### CONSIGNES
Citez intégralement, sans aucune modification, le texte ci-dessous sur le recrutement des candidats aux élections européennes.
==== TEXTE À LIRE ====
Un scrutin favorable à de tels recrutements

Beaucoup de partis choisissent de "faire monter des profils professionnels", analyse Sébastien Michon, directeur de recherche au CNRS. "Pour élire des représentants au sein d'institutions européennes au fonctionnement complexe, les partis misent plutôt sur des personnes qui incarnent un secteur : l'agriculteur, l'enseignant, le policier... C'est une porte d'entrée pour essayer de dérouler des thématiques." Autre avantage : "Incarner le renouvellement".

Le sociologue rappelle que cela a longtemps été une tradition spécifique aux élections européennes : "Comme c'est un scrutin qui n'est pas territorial, les états-majors des partis ont plus de poids. Par ailleurs, le Parlement européen est considéré par beaucoup comme un peu périphérique : les ténors des partis sont déjà à l'Assemblée et au Sénat ou au gouvernement, donc les européennes sont l'occasion de faire monter des personnes moins identifiées." En outre, le mode de scrutin à la proportionnelle favorise la multiplication des listes, et chacune essaie de se démarquer.

"De la crédibilité pour porter des luttes"
==== DONNÉES BRUTES ====
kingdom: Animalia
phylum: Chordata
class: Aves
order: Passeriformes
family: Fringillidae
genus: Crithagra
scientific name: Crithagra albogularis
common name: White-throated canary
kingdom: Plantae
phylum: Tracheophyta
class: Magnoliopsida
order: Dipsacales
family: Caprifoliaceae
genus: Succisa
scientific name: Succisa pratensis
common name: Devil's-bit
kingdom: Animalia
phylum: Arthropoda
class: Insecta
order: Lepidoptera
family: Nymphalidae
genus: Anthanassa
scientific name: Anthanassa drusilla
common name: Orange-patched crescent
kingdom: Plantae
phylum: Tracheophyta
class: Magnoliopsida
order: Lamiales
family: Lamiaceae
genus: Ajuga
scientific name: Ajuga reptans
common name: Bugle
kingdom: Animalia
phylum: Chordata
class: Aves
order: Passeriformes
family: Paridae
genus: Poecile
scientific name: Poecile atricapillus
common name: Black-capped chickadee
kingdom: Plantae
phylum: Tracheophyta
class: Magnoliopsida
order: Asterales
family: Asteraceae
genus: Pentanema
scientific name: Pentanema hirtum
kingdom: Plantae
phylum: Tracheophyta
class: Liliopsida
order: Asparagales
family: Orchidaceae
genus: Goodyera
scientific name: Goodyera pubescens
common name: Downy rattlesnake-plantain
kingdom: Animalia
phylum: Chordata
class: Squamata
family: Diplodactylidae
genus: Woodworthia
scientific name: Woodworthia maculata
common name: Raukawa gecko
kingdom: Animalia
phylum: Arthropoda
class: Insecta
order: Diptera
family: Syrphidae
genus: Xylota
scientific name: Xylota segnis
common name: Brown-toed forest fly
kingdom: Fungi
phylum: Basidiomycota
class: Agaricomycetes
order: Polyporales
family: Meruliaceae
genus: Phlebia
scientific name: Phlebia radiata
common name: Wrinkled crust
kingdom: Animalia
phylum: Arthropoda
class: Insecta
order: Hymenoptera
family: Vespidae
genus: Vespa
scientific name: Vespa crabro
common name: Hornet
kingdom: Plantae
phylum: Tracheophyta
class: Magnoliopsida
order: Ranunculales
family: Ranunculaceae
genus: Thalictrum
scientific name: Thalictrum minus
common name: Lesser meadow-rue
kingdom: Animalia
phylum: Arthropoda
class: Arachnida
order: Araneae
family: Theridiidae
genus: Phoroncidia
====
### RÉPONSE
Un scrutin favorable à de tels recrutements

Beaucoup de partis choisissent de "faire monter des profils professionnels", analyse Sébastien Michon, directeur de recherche au CNRS. "Pour élire des représentants au sein d'institutions européennes au fonctionnement complexe, les partis misent plutôt sur des personnes qui incarnent un secteur : l'agriculteur, l'enseignant, le policier... C'est une porte d'entrée pour essayer de dérouler des thématiques." Autre avantage : "Incarner le renouvellement".

Le sociologue rappelle que cela a longtemps été une tradition spécifique aux élections européennes : "Comme c'est un scrutin qui n'est pas territorial, les états-majors des partis ont plus de poids. Par ailleurs, le Parlement européen est considéré par beaucoup comme un peu périphérique : les ténors des partis sont déjà à l'Assemblée et au Sénat ou au gouvernement, donc les européennes sont l'occasion de faire monter des personnes moins identifiées." En outre, le mode de scrutin à la proportionnelle favorise la multiplication des listes, et chacune essaie de se démarquer.

"De la crédibilité pour porter des luttes"